What you are asked to do = Below are records; output exactly the lines from the one with "#1 woman in black lace (277,182,366,279)" through their final line.

+ + + + +

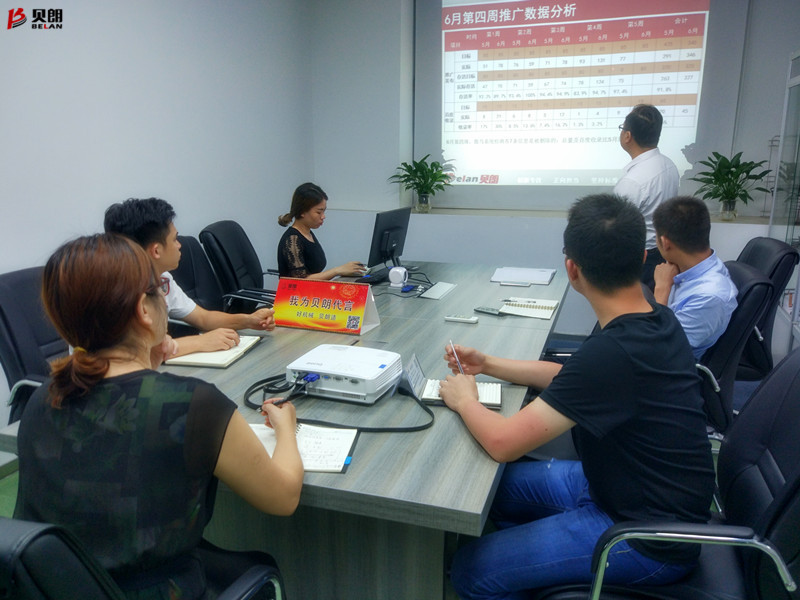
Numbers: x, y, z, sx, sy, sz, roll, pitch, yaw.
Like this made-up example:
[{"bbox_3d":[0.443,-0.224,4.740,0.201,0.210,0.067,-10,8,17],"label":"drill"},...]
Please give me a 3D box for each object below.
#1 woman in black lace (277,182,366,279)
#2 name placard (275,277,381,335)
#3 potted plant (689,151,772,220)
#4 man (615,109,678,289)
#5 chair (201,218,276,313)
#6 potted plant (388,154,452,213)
[{"bbox_3d":[-0.317,-0.002,3.580,0.640,1.270,0.460,3,13,14],"label":"woman in black lace"},{"bbox_3d":[-0.299,0.013,2.607,0.387,0.179,0.173,5,14,19],"label":"name placard"},{"bbox_3d":[2.552,-0.893,4.994,0.616,0.540,0.597,4,14,18],"label":"potted plant"},{"bbox_3d":[1.227,-0.138,3.316,0.340,1.666,0.480,12,17,41],"label":"man"},{"bbox_3d":[-0.571,0.183,3.222,0.650,1.070,0.600,3,13,11],"label":"chair"},{"bbox_3d":[0.177,-1.014,5.574,0.524,0.500,0.507,0,13,0],"label":"potted plant"}]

+ + + + +

Result of the task =
#1 woman in black lace (277,182,366,279)
#2 name placard (275,277,381,335)
#3 potted plant (689,151,772,220)
#4 man (615,109,678,289)
#5 chair (201,218,276,313)
#6 potted plant (388,154,452,213)
[{"bbox_3d":[-0.317,-0.002,3.580,0.640,1.270,0.460,3,13,14],"label":"woman in black lace"},{"bbox_3d":[-0.299,0.013,2.607,0.387,0.179,0.173,5,14,19],"label":"name placard"},{"bbox_3d":[2.552,-0.893,4.994,0.616,0.540,0.597,4,14,18],"label":"potted plant"},{"bbox_3d":[1.227,-0.138,3.316,0.340,1.666,0.480,12,17,41],"label":"man"},{"bbox_3d":[-0.571,0.183,3.222,0.650,1.070,0.600,3,13,11],"label":"chair"},{"bbox_3d":[0.177,-1.014,5.574,0.524,0.500,0.507,0,13,0],"label":"potted plant"}]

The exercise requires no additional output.